Brutal trockene Bedingungen in Teilen Südeuropas haben bisher zu einem erheblichen Rückgang der Wasserkrafterzeugung im Jahr 2022 geführt, was eine bereits gefährliche Situation auf dem Energiemarkt verschärft, da die EU mit Gasknappheit konfrontiert ist.

Eine neue Studie bewertet die Risiken von Überschwemmungen und Wasserknappheit für Wasserkraftprojekte und wie sich diese Risiken aufgrund des Klimawandels verschieben können. Mehrere Regionen der Vereinigten Staaten mit Wasserkraft gehören zu denen, in denen Flusseinzugsgebiete bis 2050 voraussichtlich das Risiko der Wasserknappheit am stärksten erhöhen werden. Zukünftige Dürren könnten Wasserkraftprojekte möglicherweise vor Herausforderungen stellen, insbesondere in Montana, Nevada, Texas, Arizona, Kalifornien, Arkansas und Oklahoma.

Die Studie kommt zu dem Ergebnis, dass sich bis 2050 81 Prozent aller weltweiten Wasserkraftdämme in Becken mit sehr hohem oder extremem Risiko für Dürren, Überschwemmungen oder beides befinden werden. Bis 2050 werden sich 3 von 5 bestehenden Wasserkraftwerken aufgrund des Klimawandels in Gebieten mit hohem Hochwasserrisiko befinden, gegenüber 1 von 25 heute. Nur 2 Prozent der geplanten Dämme befinden sich in Becken mit dem derzeit höchsten Hochwasserrisiko, aber bis 2050 werden fast 80 Prozent dieser Gruppe von Dämmen in Becken mit dem höchsten Hochwasserrisiko liegen.

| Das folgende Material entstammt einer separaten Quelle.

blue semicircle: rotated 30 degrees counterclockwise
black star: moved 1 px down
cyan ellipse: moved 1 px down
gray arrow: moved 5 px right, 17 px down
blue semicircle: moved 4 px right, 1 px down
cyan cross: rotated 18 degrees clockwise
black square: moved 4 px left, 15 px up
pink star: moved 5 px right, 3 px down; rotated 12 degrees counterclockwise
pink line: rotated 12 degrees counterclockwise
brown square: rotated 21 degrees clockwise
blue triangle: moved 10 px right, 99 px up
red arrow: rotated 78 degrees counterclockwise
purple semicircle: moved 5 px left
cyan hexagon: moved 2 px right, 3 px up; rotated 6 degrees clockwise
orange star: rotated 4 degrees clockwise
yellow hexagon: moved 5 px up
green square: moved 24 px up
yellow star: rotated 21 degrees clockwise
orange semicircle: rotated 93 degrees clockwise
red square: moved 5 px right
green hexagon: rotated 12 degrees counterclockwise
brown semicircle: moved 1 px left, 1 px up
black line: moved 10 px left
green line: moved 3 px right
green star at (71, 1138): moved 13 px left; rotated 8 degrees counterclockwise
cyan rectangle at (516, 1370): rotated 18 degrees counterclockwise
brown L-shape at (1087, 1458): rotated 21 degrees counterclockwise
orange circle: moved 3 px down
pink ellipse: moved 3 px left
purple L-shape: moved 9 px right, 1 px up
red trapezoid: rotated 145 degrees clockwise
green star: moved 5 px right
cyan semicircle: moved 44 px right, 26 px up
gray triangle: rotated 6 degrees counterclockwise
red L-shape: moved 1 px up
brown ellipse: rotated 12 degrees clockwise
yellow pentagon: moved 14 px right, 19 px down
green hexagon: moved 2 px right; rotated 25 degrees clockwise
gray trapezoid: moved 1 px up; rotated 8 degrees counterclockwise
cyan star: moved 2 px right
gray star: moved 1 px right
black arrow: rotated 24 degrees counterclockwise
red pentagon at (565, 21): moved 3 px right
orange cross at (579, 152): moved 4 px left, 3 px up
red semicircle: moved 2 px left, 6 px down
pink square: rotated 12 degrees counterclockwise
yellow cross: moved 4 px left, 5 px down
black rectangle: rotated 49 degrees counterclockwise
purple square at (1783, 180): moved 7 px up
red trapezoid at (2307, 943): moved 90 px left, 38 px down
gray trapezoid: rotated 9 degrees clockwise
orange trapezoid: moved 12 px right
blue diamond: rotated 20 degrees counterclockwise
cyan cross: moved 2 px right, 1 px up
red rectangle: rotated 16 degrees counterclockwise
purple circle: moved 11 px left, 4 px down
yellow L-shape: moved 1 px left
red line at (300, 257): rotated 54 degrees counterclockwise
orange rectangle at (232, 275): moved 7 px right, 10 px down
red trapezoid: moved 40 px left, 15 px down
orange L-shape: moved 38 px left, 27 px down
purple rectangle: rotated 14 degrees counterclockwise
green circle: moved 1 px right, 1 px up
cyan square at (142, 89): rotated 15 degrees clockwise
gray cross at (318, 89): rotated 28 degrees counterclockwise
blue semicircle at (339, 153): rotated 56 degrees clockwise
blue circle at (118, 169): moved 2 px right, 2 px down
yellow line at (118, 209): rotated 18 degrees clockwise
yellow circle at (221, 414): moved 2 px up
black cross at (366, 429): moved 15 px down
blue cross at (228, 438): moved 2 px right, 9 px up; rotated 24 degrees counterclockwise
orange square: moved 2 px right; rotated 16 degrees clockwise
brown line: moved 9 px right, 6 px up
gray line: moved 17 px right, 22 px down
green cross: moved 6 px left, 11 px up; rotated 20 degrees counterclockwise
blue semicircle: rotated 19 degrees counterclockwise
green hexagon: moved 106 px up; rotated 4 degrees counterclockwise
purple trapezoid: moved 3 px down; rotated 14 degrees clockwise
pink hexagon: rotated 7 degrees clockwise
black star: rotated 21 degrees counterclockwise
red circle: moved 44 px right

Renommierte Experten prognostizieren, dass das südliche Afrika aufgrund des Klimawandels einem erhöhten Dürrerisiko ausgesetzt sein wird, mit damit verbundenen Störungen der Wasserkraft. Zusätzlich zu periodischen Dürren wird der Klimawandel Sambia insgesamt trockener machen, mit einem Rückgang der durchschnittlichen Flussflüsse und einer Reduzierung der Wasserkrafterzeugung um 60%.

Dieses steigende Risiko ist nicht auf Afrika beschränkt.

Erkennen Sie das Problem? Was muss Ihrer Meinung nach bereits heute getan werden, um das Problem zu lösen?